** Text shown **
----------

PASS project is a continuing collaboration with the Cosmos team that aims to improve SCOPE script correctness and performance using program analysis techniques, following the inter-disciplinary research direction, among program language, system and database research.
SUDO: Optimizing Data Shuffling in Data-Parallel Computation by Understanding User-Defined Functions
Map/Reduce style data-parallel computation is characterized by the extensive use of user-defined functions for data processing and relies on data-shuffling stages to prepare data partitions for parallel computation. Instead of treating user-defined functions as "black boxes", we propose to analyze those functions to turn them into "gray boxes" that expose opportunities to optimize data shuffling. We identify useful functional properties for user-defined functions, and propose SUDO, an optimization framework that reasons about data-partition properties, functional properties, and data shuffling. We have assessed this optimization opportunity on over 10,000 data-parallel programs used in production SCOPE clusters, and designed a framework that is incorporated it into the production system. Experiments with real SCOPE programs on real production data have shown that this optimization can save up to 47% in terms of disk and network I/O for shuffling, and up to 48% in terms of cross-pod network traffic.
PeriSCOPE: Spotting Code Optimizations in Data-Parallel Pipelines
To minimize the amount of data-shuffling I/O that occurs between the pipeline stages of a distributed data-parallel program, its procedural code must be optimized with full awareness of the pipeline that it executes in. Unfortunately, neither pipeline optimizers nor traditional compilers examine both the pipeline and procedural code of a data-parallel program so programmers must either hand-optimize their program across pipeline stages or live with poor performance. To resolve this tension between performance and programmability, this paper describes PeriSCOPE, which automatically optimizes a data-parallel program's procedural code in the context of data flow that is reconstructed from the program's pipeline topology.

----------

** Supplied records **
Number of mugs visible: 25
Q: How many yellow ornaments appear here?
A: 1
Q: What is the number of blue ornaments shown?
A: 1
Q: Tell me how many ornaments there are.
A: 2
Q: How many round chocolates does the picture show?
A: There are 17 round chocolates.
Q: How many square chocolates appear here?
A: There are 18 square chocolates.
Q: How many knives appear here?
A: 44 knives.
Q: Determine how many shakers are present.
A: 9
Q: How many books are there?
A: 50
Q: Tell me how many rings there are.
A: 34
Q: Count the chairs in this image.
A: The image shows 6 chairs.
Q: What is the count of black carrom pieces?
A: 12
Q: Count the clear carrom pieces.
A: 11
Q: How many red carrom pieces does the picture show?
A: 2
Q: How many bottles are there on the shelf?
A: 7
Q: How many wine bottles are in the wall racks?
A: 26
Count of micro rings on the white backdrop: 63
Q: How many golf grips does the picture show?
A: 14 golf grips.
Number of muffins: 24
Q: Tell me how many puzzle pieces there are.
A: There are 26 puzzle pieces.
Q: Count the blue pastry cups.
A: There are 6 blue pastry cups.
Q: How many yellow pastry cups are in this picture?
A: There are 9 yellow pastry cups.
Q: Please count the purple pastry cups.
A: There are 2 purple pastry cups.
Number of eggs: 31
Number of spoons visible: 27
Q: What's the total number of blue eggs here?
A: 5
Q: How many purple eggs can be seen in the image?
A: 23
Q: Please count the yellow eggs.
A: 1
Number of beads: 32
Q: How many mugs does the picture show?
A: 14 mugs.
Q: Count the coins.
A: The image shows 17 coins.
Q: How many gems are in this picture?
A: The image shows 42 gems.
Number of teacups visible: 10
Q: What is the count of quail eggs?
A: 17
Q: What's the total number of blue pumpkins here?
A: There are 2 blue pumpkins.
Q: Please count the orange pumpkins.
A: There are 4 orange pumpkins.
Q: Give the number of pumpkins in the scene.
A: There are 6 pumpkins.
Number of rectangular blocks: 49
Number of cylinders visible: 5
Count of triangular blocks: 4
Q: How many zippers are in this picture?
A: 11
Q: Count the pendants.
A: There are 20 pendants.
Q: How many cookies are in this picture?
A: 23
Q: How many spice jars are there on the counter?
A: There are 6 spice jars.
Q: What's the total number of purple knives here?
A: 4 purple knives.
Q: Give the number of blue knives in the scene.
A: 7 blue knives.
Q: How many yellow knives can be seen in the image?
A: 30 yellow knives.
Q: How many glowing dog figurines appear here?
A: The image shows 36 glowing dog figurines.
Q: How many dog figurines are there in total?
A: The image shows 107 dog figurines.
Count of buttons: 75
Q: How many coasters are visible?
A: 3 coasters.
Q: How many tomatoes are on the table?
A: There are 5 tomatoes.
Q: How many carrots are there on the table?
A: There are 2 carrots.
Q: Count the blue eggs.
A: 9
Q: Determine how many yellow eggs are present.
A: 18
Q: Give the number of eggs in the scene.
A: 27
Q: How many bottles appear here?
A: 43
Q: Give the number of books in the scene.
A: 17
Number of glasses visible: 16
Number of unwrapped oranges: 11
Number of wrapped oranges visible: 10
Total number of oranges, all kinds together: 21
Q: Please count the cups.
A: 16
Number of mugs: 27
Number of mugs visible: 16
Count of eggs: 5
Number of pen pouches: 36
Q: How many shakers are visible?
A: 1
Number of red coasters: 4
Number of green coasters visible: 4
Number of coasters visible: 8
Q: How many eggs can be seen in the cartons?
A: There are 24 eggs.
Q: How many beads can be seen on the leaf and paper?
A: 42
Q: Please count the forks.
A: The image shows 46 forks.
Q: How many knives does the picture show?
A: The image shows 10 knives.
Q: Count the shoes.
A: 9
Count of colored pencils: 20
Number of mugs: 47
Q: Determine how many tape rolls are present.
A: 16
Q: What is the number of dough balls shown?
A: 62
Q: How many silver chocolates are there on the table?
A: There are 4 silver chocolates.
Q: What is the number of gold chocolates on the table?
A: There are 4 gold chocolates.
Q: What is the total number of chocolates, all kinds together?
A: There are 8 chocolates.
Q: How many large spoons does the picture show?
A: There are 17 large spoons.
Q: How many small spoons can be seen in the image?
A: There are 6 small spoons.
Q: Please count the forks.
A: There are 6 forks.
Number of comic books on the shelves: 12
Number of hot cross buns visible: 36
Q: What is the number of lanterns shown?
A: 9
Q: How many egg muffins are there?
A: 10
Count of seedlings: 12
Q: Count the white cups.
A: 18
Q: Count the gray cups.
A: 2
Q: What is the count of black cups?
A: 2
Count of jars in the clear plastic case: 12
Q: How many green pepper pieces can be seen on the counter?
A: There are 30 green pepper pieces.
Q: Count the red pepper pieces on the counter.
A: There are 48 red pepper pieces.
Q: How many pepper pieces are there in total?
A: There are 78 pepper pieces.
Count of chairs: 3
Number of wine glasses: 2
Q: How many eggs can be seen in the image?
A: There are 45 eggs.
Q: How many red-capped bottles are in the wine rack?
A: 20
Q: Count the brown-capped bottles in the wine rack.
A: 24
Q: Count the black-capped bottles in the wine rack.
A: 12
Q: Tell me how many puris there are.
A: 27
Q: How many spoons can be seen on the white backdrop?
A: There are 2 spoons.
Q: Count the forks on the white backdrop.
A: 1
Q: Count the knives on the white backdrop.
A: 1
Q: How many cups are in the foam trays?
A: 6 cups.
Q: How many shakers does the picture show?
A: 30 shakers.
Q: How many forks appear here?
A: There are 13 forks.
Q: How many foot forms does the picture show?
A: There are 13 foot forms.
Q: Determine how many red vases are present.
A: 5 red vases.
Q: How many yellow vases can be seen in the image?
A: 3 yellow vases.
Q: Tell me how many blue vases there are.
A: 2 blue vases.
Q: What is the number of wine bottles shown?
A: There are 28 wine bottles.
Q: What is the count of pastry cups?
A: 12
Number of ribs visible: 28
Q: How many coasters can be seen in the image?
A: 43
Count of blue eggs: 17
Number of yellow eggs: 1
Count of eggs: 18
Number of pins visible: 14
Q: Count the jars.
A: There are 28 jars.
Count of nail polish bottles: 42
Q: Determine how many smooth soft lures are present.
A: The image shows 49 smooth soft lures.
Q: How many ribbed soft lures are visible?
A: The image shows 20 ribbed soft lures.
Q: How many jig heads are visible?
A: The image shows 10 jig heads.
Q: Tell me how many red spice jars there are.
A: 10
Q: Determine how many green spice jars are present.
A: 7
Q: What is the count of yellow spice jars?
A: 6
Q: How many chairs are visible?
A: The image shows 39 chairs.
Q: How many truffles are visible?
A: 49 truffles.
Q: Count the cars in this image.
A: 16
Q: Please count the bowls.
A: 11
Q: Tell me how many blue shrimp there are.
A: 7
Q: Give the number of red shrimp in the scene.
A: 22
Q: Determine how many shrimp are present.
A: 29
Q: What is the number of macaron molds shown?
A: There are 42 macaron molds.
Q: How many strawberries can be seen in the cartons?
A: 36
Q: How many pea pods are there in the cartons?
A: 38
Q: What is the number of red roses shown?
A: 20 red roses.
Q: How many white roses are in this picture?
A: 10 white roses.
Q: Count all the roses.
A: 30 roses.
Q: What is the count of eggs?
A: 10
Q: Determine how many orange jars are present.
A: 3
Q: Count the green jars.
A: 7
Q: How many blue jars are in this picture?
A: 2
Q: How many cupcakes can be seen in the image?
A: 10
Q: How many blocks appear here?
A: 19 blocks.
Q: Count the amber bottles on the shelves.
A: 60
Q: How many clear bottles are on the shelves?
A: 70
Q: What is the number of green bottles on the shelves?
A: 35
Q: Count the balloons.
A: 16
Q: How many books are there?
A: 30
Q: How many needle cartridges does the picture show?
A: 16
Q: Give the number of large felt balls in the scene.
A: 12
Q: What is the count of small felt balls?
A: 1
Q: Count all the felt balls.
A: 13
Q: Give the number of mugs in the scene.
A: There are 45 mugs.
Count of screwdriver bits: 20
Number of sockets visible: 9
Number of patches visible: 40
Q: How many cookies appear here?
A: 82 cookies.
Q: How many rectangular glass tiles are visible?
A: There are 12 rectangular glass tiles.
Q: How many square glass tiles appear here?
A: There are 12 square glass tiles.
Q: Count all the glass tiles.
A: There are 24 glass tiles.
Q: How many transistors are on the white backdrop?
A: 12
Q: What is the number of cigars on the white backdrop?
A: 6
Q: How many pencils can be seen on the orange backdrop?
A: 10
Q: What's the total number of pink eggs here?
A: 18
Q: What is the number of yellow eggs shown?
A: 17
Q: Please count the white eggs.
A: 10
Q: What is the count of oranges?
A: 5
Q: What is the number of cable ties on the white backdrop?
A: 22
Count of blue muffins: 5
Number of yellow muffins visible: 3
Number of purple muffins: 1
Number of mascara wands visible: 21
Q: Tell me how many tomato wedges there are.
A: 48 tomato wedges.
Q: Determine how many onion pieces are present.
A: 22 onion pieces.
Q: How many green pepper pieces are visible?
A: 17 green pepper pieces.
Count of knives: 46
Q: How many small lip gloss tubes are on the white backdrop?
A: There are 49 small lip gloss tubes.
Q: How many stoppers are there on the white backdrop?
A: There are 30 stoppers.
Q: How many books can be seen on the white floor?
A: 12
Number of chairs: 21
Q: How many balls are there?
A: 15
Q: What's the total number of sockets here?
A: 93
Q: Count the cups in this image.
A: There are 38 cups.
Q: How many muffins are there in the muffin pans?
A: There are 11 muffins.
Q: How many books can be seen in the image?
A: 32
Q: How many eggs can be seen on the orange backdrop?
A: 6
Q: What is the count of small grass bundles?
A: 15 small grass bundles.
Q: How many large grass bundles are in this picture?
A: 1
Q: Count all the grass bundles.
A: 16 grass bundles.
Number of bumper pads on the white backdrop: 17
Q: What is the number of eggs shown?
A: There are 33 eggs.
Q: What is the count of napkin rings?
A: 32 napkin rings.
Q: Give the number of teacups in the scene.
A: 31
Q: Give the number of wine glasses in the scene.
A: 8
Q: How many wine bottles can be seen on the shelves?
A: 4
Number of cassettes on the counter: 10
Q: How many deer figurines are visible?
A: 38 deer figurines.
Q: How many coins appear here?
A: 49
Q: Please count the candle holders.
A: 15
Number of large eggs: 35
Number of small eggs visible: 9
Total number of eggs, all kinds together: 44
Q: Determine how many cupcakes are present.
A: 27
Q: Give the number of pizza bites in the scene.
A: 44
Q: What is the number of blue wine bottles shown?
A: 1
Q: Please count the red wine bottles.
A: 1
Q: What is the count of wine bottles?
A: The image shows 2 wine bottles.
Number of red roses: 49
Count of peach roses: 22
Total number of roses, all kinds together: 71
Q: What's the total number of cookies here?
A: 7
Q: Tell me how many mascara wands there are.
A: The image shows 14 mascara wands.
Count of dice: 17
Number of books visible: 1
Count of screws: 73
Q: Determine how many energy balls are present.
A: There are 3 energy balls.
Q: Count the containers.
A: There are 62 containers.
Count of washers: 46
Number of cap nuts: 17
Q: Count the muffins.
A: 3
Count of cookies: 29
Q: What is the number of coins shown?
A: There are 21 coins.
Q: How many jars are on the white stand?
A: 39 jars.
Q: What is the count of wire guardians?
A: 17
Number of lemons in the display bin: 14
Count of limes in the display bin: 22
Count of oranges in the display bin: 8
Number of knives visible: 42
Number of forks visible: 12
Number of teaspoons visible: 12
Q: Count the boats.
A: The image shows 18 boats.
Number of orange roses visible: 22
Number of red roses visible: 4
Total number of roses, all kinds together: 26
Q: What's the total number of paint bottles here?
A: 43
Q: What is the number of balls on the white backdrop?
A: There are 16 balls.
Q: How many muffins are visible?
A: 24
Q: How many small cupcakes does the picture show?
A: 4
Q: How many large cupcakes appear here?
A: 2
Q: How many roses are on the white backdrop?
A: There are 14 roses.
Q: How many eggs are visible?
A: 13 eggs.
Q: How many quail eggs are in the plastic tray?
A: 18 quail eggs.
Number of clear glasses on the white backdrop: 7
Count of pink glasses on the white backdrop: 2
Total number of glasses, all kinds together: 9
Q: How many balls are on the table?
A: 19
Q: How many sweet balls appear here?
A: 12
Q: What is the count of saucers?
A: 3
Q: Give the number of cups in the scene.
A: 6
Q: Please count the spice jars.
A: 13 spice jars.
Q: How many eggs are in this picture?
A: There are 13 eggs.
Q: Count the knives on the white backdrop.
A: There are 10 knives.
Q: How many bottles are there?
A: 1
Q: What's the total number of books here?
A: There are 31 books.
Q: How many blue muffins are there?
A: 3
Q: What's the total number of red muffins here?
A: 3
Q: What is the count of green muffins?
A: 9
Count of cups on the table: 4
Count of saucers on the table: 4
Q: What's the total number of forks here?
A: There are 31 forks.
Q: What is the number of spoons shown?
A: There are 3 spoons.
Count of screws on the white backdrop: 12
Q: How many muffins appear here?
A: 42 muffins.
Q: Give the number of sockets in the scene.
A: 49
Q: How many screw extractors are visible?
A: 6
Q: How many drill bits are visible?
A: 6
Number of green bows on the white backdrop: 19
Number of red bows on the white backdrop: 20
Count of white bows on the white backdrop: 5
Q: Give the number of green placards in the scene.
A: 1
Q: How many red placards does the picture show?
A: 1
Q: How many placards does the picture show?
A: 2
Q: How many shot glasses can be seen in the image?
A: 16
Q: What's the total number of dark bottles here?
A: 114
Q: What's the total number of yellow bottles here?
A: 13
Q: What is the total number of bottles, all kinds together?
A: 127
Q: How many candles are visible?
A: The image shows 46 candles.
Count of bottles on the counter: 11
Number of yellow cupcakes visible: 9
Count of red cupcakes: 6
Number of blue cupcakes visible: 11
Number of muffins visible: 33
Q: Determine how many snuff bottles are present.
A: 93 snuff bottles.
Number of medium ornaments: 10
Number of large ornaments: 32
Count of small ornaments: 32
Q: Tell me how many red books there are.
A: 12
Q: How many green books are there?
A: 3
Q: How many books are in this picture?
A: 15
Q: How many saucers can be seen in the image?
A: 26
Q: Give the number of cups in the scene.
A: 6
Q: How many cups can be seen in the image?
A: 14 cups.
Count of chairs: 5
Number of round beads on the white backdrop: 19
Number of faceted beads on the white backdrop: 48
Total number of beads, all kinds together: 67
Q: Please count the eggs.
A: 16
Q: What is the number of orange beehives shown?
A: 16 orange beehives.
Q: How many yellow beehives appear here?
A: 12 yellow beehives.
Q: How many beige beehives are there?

----------

** Exercise **
In the text on the PASS project, what is the maximum reduction in cross-pod network traffic that experiments with SUDO achieved? The records have no connection to the text.

** Task result **
Up to 48%.